EA3HSO Rating: 2013-10-28
Big antenna performance! Time Owned: 0 to 3 months.
Bought mine about a month ago and didn't have time to go out and test it.
So yesterday, at the end on the WW CQ contest, I set up on my deck with FT817nd with internal batteries (2.5w) and the Alex Loop.
In an hour full of strong signal pileups I managed to work 2 us stations (W4RM - 6533.6 km, KA2EYH - 4399.8) and stations from the Canary Islands, Latvia, Cyprus, Romania and Bulgaria.
All in the middle of a lot of screaming big signals.
Directivity is not brutal but enough to feel some gain difference.
Tuner circuit works great and is really easy to get used to.
Tuning is really sharp, but after some use it's easy to find the sweet spot by ear.
Sets up in 30 seconds, stores in about the same time.
Still need to do some testing in the mountains, but its performance in the middle of urban Barcelona blew my mind.

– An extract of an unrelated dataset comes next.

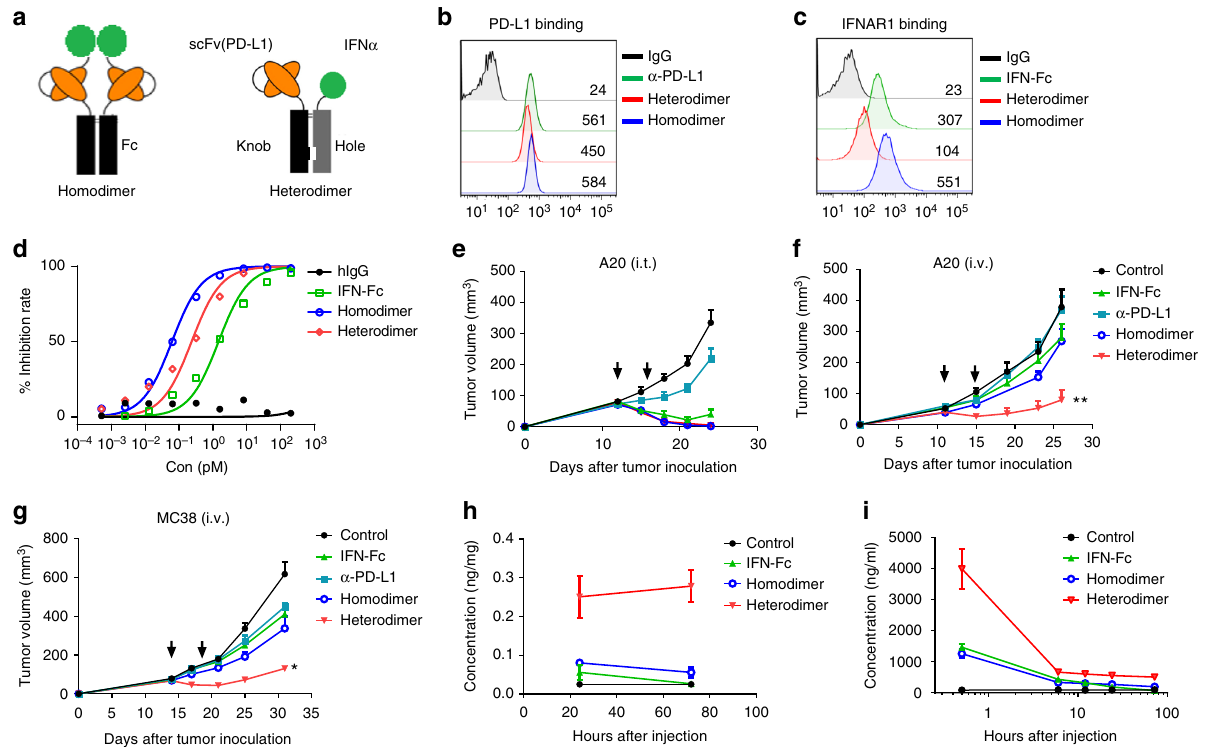
Fig. 2 Construction and characterization of IFN α -armed anti-PD-L1. a Schematic representations of IFN α -anti-PD-L1 fusion protein in homodimer or heterodimer format. scFv, single-chain variable fragment. b – c Flow cytometry histograms showing the binding of indicated protein in IFNAR1 -/- A20 cells ( b ) and PD-L1 -/- A20 cells ( c ) at the concentration of 80nM. Numbers indicate the mean fl uorescent intensity (MFI). d The bioactivity of IFN α -anti-PD-L1 protein was measured by an anti-viral infection biological assay. L929 cells were cultured with each protein overnight before being infected with VSV-GFP virus. After another 30h of culture, the percentage of virus-infected cells was determined by fl ow cytometry. e , f Balb/c mice ( n = 5) were inoculated with 3×10 6 A20 cells. After tumor established, mice were treated with 20 µ g of control, anti-PD-L1, IFN α -Fc, or fusion protein by i.t. ( e ) or i.v. ( f , day 11 and 15) injection. Tumor size was measured twice per week. g C57BL/6 mice ( n = 4 – 8) were inoculated with 5×10 5 MC38 cells. Mice were treated i.v. with 25 µ g control or fusion protein on days 14 and 18. h , i Mice were injected i.v. with 25 µ g indicated protein. Protein concentrations in tumor tissues ( h ) or serum ( i ) at different time points were measured by ELISA. Data indicate mean±SEM and are representative of at least two independent experiments. * p <0.05; ** p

And without the hassle of radials...
I thing my other portable antennas are going to see some dust. In the closet!

N0BOF Rating: 2013-10-27
Simply Amazing! Time Owned: 0 to 3 months.
I'm usually not a contest participant but I chose the CQ World Wide DX SSB contest to check out the Alexloop. This was the first time I had it out of the nicely made case. The setup took about 5 minutes and I was hooked up to my KX3. Tuning was as simple as turning a knob and listening. With no more than 5 watts of power, I made contacts with dozens of stateside stations (including Alaska & Hi)and the following DX....Aland Islands, Poland, Ukraine, Russia, Germany, Estonia, Scotland, Canada, Azores, Latvia.
This was all done sitting in a recliner, with the Alexloop next to me on a tripod, in my daughters first floor apt surrounded by numerous commercial buildings. All I can say is yes, this thing works as advertised! I think I found my new SOTA antenna.